# Exercise
Reproduce the court opinion excerpt on statutory tax penalties below word for word, in full.

# Given passage
--- Begin ---
But appellant contends that while the stated rule in respect to the infliction of statutory penalties may well be conceded to be correct as to controversies between private parties, it should not prevail in cases of the collection of the public revenues, so essential to the carrying on of great public works such as the maintenance of the levees; and in support of this contention appellant cites cases of the enforcement of statutory penalties for the nonpayment of assessed taxes within the time required by law. In those cases when the assessment has been validly made, spread upon the public records, and become a judgment, no extraneous circumstances are, as a general rule, within the province of further inquiry. But as more analogous to the question here before us, there are those statutes existing in many states which impose penalties upon taxpayers for the failure to report, or to make list or statement of their taxable property, in which states, almost without exception, their courts hold that under such statutes the statutory penalty is not recoverable unless the act or omission of the taxpayer was fraudulent or willful, or at least with culpable negligence. See 16 C.J., pp. 1485, 1486. And so we hold in this case, since the act or omission of the taxpayer was the failure to report taxable property; and we affirm the decision of the chancellor, since the facts disclosed by the record are sufficient to support his conclusion that the omission to report and to pay before removal of the cotton was not "willful, or the negligence so gross, or the indifference so real, or the lack of good faith so evident, as to be tantamount to willfulness."
--- End ---
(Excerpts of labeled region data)
--- Begin ---
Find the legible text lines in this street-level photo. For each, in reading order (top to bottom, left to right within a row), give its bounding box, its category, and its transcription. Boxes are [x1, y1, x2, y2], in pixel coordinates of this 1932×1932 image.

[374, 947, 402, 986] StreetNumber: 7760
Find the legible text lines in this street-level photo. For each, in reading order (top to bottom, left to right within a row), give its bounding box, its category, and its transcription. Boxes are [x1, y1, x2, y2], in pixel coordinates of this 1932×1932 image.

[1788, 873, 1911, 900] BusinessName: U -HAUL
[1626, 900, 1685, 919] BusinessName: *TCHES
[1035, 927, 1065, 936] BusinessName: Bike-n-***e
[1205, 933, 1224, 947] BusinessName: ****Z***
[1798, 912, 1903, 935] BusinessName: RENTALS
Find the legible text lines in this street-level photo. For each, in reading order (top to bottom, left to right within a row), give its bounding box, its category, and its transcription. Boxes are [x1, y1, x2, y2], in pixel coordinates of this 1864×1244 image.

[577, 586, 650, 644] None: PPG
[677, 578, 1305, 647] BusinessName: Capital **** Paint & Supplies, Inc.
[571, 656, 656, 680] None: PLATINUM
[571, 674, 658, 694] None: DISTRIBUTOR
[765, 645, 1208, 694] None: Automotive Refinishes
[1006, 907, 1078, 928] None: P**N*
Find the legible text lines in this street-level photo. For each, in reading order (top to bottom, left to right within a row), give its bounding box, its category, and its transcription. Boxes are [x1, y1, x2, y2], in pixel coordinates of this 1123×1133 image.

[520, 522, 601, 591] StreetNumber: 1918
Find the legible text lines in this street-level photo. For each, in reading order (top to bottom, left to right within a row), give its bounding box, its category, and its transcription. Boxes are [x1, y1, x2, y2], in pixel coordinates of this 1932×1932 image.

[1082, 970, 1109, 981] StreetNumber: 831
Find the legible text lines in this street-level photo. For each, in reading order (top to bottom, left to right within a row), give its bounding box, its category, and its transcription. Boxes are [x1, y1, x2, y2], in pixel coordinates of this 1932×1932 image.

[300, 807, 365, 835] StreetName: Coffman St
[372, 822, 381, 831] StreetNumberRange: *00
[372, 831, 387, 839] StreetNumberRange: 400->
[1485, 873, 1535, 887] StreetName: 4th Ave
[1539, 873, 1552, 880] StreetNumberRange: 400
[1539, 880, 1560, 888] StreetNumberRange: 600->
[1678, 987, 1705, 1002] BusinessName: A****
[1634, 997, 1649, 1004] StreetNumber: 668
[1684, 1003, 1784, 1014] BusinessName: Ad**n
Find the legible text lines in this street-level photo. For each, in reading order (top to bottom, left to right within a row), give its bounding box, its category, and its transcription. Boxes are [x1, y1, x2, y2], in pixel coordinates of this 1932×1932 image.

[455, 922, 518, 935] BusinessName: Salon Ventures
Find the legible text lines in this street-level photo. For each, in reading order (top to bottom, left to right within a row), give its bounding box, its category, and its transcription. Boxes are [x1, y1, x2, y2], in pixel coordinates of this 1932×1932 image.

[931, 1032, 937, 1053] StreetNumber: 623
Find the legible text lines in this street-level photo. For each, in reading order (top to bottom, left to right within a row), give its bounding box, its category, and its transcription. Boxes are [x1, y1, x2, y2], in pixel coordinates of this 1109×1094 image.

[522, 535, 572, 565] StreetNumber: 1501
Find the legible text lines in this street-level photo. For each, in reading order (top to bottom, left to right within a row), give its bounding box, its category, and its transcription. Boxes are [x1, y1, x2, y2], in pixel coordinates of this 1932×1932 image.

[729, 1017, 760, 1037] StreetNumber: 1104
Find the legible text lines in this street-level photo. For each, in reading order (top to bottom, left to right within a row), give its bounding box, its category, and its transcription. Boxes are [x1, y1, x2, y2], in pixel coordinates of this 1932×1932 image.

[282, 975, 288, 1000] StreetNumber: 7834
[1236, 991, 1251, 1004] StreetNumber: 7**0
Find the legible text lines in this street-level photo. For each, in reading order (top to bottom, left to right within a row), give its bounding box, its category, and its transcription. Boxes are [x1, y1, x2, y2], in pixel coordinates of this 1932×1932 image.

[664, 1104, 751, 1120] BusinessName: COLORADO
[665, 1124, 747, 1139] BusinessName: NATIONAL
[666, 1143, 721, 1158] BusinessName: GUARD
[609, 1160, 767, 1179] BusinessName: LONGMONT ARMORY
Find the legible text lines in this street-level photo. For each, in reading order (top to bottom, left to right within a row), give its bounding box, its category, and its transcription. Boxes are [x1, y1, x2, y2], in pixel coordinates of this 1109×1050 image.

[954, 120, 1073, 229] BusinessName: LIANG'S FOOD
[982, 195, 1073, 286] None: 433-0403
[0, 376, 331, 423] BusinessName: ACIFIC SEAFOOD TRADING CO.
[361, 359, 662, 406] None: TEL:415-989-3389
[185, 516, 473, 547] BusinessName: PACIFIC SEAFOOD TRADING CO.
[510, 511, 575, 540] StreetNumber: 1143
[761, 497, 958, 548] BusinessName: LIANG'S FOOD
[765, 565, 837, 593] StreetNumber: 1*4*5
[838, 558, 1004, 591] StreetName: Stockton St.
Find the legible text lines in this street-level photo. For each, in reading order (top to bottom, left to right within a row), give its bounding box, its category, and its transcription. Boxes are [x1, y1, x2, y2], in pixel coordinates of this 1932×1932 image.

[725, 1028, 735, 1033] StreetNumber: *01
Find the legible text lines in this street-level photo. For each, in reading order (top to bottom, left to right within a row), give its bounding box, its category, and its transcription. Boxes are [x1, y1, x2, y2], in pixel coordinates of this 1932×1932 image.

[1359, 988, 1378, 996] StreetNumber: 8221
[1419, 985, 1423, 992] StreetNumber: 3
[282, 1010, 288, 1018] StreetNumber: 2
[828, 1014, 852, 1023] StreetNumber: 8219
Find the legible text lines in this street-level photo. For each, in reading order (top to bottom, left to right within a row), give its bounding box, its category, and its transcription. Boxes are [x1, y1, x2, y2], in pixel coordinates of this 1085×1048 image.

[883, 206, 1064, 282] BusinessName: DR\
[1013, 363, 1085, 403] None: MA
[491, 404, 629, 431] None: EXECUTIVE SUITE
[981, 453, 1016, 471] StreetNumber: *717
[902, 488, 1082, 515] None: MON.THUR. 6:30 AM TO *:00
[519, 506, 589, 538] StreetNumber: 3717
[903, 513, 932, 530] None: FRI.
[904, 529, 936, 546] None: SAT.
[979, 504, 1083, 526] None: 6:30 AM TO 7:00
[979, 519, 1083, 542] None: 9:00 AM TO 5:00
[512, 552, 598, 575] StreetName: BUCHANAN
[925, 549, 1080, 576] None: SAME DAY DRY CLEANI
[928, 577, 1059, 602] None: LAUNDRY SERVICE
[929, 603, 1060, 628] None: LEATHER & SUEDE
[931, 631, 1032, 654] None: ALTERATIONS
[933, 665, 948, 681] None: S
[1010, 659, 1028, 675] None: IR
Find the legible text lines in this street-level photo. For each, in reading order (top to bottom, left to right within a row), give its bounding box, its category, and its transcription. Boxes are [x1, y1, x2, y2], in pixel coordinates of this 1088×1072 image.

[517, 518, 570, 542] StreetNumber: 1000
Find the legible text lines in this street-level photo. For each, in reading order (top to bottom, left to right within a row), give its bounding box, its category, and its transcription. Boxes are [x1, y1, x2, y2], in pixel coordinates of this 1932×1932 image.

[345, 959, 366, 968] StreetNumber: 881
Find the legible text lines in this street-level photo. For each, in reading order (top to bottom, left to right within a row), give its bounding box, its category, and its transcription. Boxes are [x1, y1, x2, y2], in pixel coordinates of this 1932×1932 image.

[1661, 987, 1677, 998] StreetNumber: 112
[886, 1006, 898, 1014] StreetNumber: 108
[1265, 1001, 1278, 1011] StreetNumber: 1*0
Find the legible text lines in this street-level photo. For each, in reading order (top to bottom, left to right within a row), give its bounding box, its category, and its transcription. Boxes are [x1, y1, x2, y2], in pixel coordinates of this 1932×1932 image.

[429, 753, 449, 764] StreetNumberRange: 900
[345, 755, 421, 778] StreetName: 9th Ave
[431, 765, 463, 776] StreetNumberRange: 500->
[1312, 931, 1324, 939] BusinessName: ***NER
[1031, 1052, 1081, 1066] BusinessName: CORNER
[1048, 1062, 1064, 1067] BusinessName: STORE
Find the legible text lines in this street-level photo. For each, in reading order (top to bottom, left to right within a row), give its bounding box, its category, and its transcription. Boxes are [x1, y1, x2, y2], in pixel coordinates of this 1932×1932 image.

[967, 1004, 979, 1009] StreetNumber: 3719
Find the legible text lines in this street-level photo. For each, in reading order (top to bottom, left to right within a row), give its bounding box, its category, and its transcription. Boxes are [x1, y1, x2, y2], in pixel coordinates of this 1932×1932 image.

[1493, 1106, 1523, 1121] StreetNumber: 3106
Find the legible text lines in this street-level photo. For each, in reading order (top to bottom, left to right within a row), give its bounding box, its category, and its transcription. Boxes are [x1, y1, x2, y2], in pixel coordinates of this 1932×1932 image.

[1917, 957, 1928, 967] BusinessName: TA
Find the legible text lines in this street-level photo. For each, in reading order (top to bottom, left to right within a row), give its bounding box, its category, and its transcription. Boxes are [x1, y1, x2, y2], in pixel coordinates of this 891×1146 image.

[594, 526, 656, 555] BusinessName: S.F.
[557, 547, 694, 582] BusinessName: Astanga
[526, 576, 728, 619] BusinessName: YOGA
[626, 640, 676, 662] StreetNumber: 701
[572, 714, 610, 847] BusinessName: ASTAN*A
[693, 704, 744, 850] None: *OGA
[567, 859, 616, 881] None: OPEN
--- End ---
# Exercise solution
But appellant contends that while the stated rule in respect to the infliction of statutory penalties may well be conceded to be correct as to controversies between private parties, it should not prevail in cases of the collection of the public revenues, so essential to the carrying on of great public works such as the maintenance of the levees; and in support of this contention appellant cites cases of the enforcement of statutory penalties for the nonpayment of assessed taxes within the time required by law. In those cases when the assessment has been validly made, spread upon the public records, and become a judgment, no extraneous circumstances are, as a general rule, within the province of further inquiry. But as more analogous to the question here before us, there are those statutes existing in many states which impose penalties upon taxpayers for the failure to report, or to make list or statement of their taxable property, in which states, almost without exception, their courts hold that under such statutes the statutory penalty is not recoverable unless the act or omission of the taxpayer was fraudulent or willful, or at least with culpable negligence. See 16 C.J., pp. 1485, 1486. And so we hold in this case, since the act or omission of the taxpayer was the failure to report taxable property; and we affirm the decision of the chancellor, since the facts disclosed by the record are sufficient to support his conclusion that the omission to report and to pay before removal of the cotton was not "willful, or the negligence so gross, or the indifference so real, or the lack of good faith so evident, as to be tantamount to willfulness."